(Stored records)
--*--
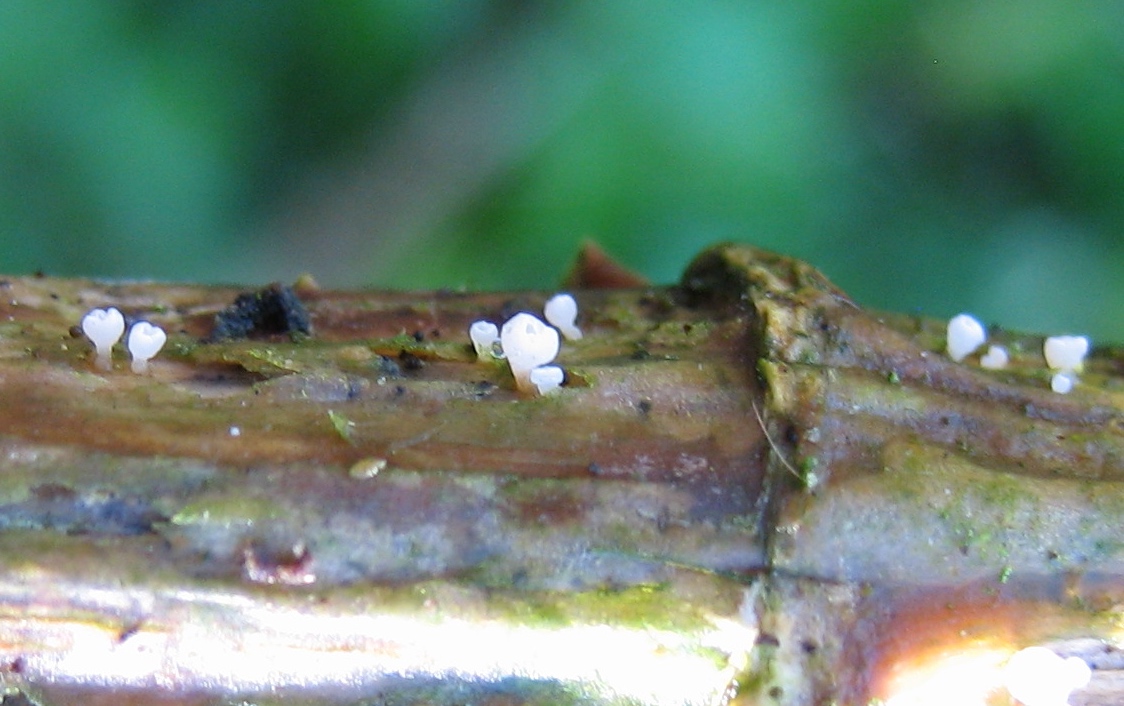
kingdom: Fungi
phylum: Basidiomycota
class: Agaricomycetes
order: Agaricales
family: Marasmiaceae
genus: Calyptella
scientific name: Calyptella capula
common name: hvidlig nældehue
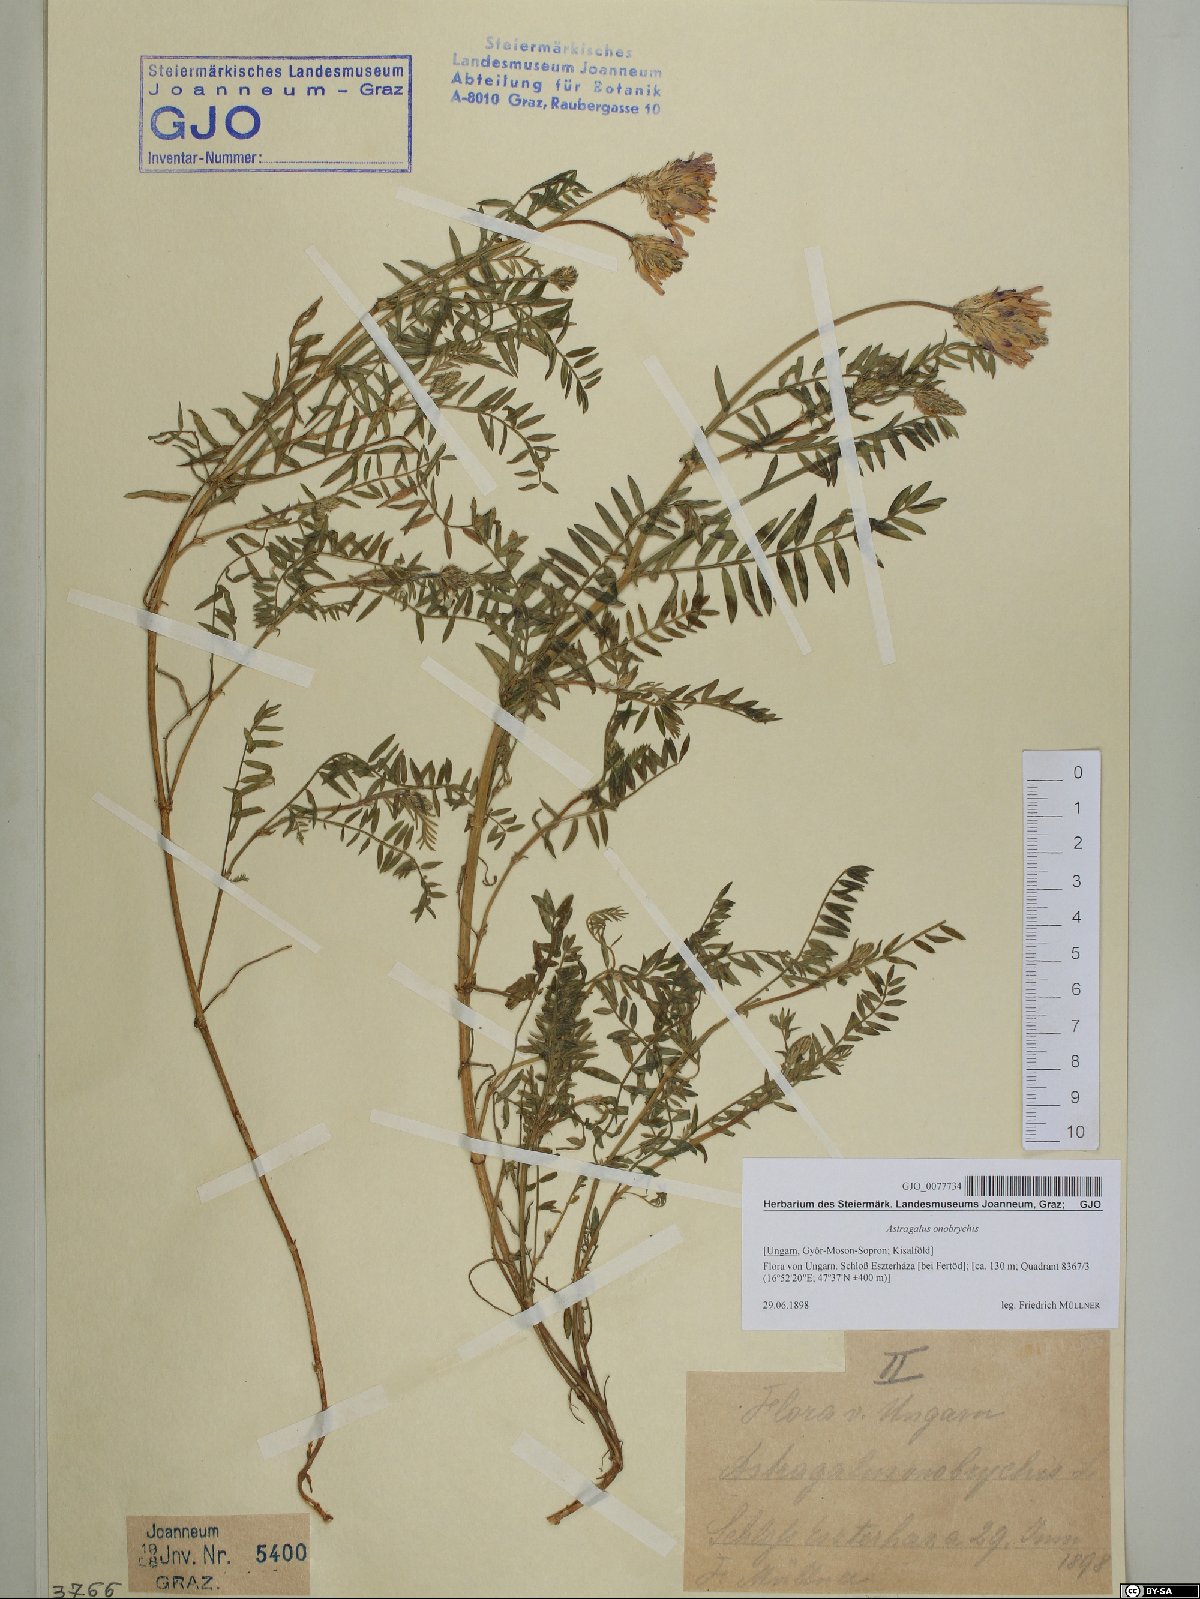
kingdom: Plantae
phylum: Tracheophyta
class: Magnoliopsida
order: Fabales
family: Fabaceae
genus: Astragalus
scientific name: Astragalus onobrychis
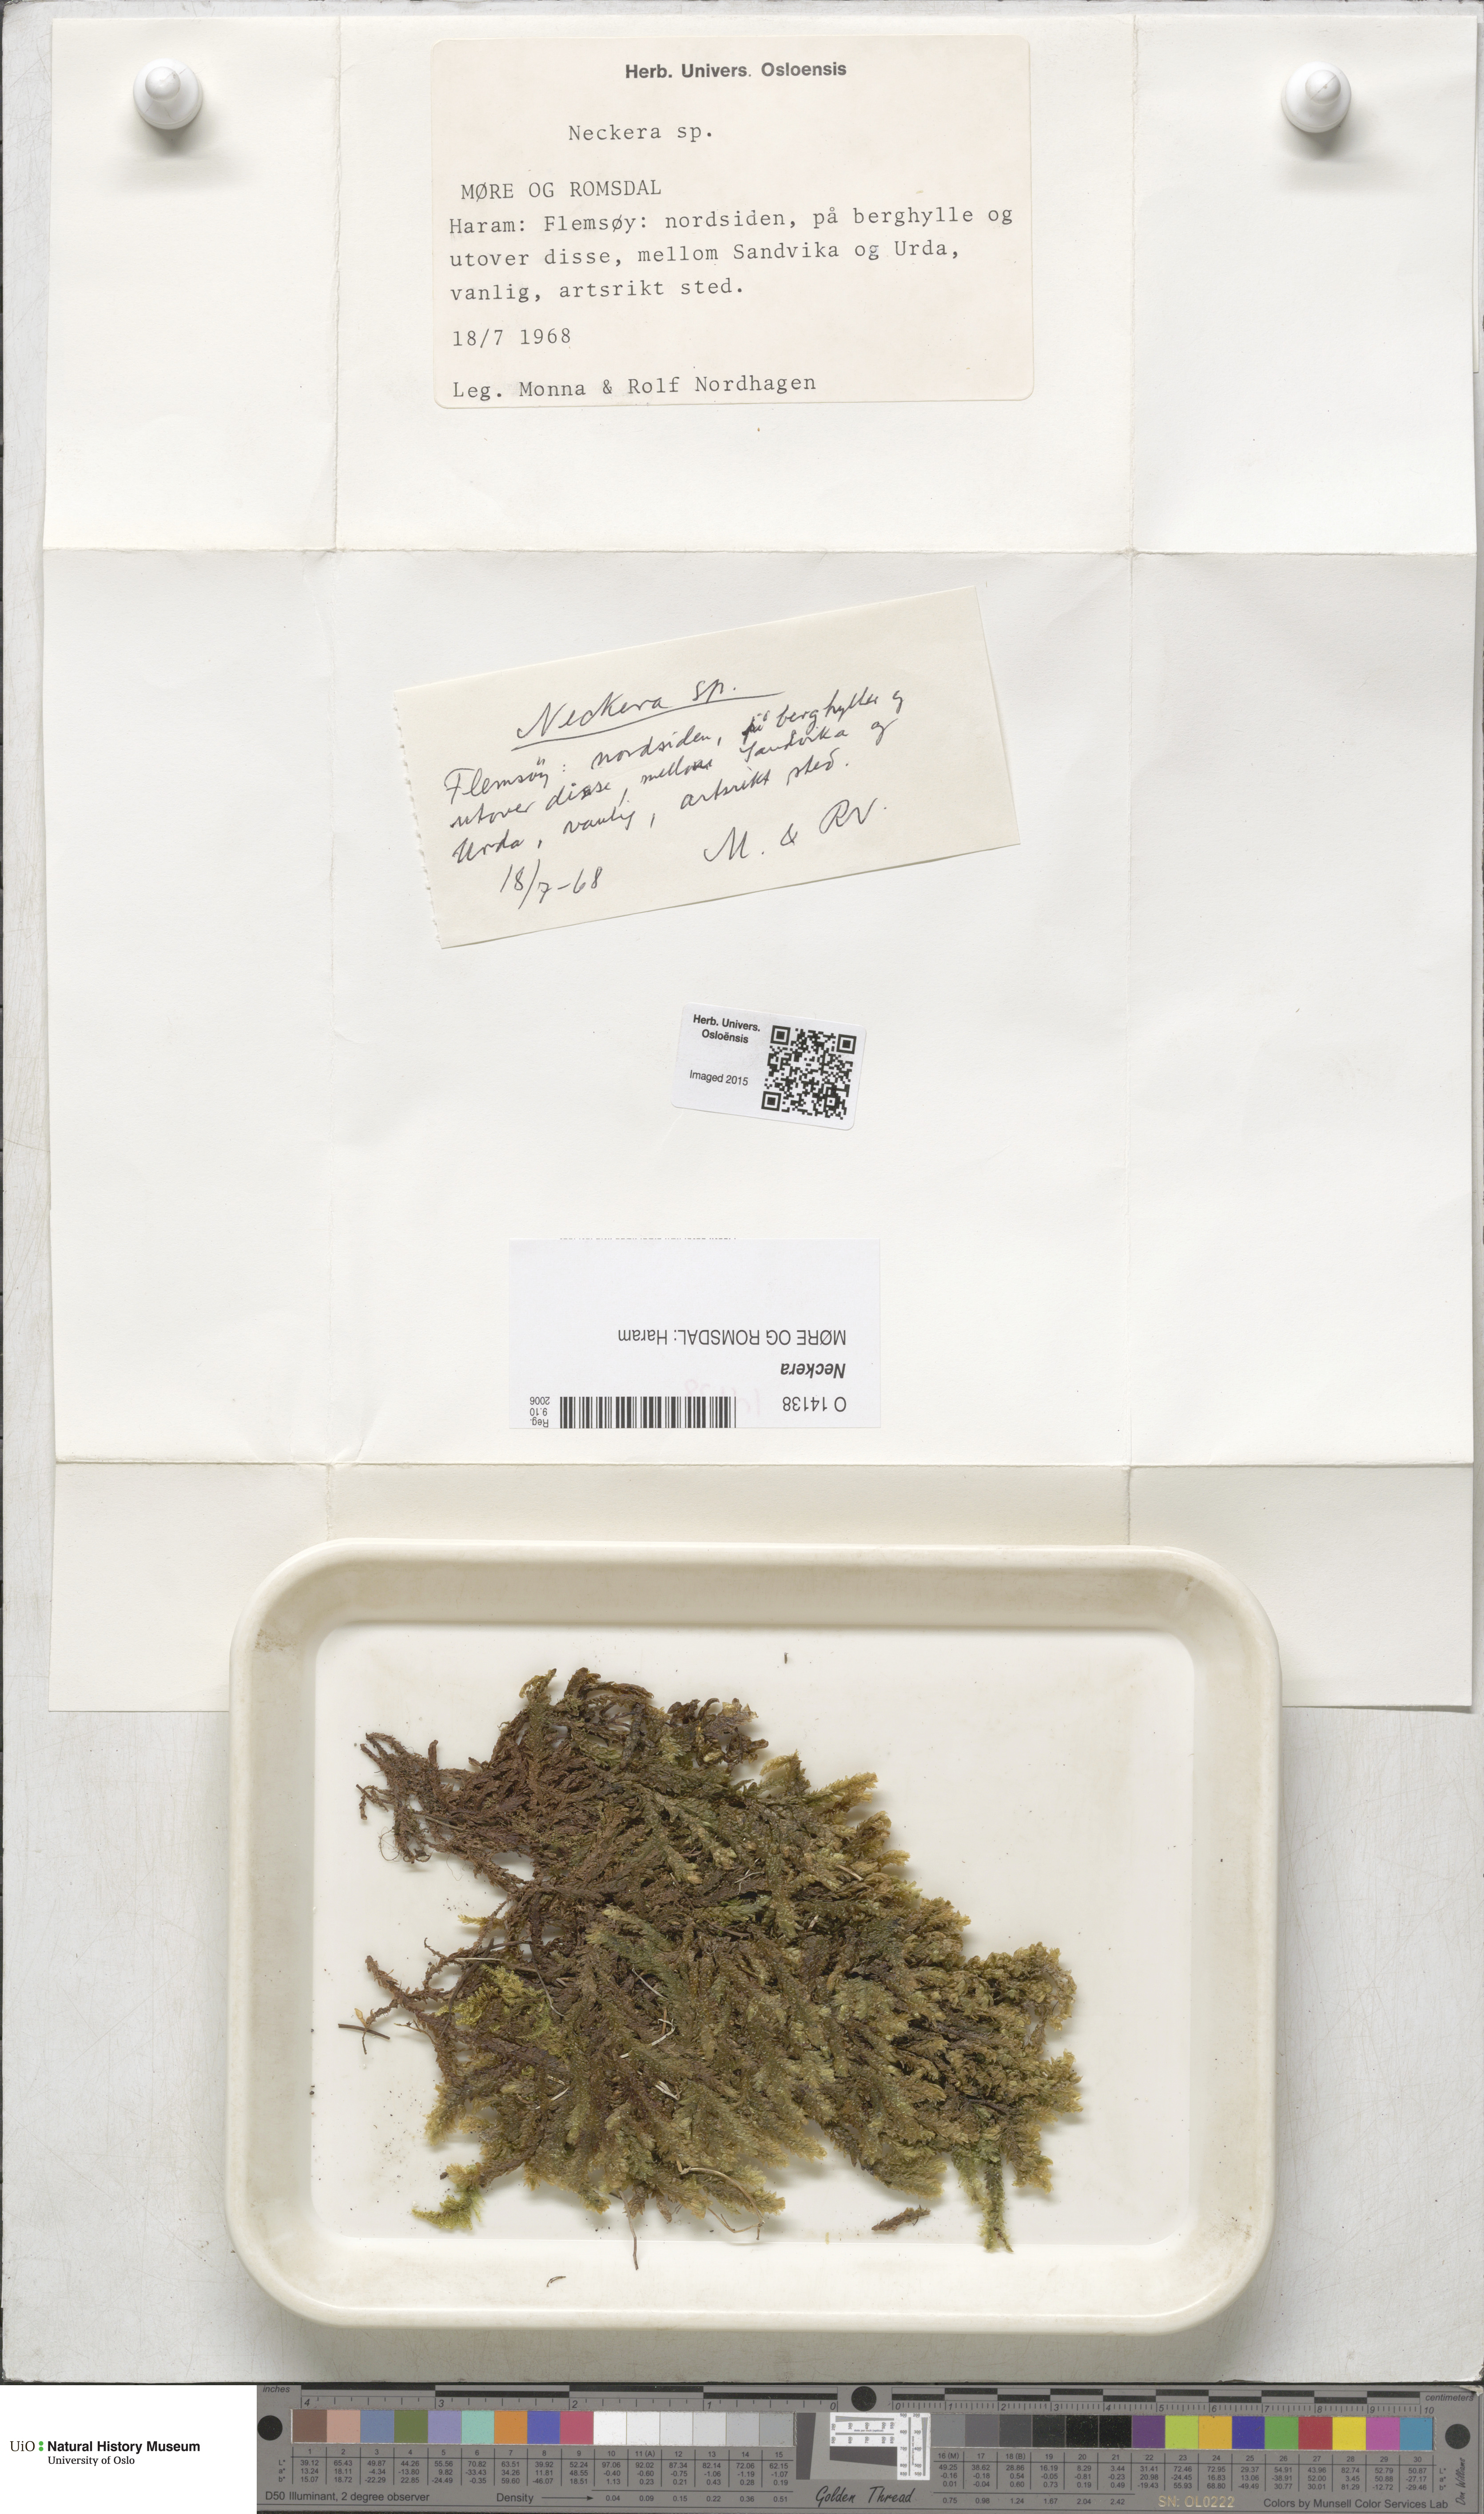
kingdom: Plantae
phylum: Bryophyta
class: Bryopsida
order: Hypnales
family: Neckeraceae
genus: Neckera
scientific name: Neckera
--*--
## Directions
Rewrite the lines between the one holding "order: Fabales" and the end of the records, inclusive, replacing "scientific name" with "Latin name" and leaving everything else unchanged. Omit the pictures.

## Solution to the problem
order: Fabales
family: Fabaceae
genus: Astragalus
Latin name: Astragalus onobrychis
kingdom: Plantae
phylum: Bryophyta
class: Bryopsida
order: Hypnales
family: Neckeraceae
genus: Neckera
Latin name: Neckera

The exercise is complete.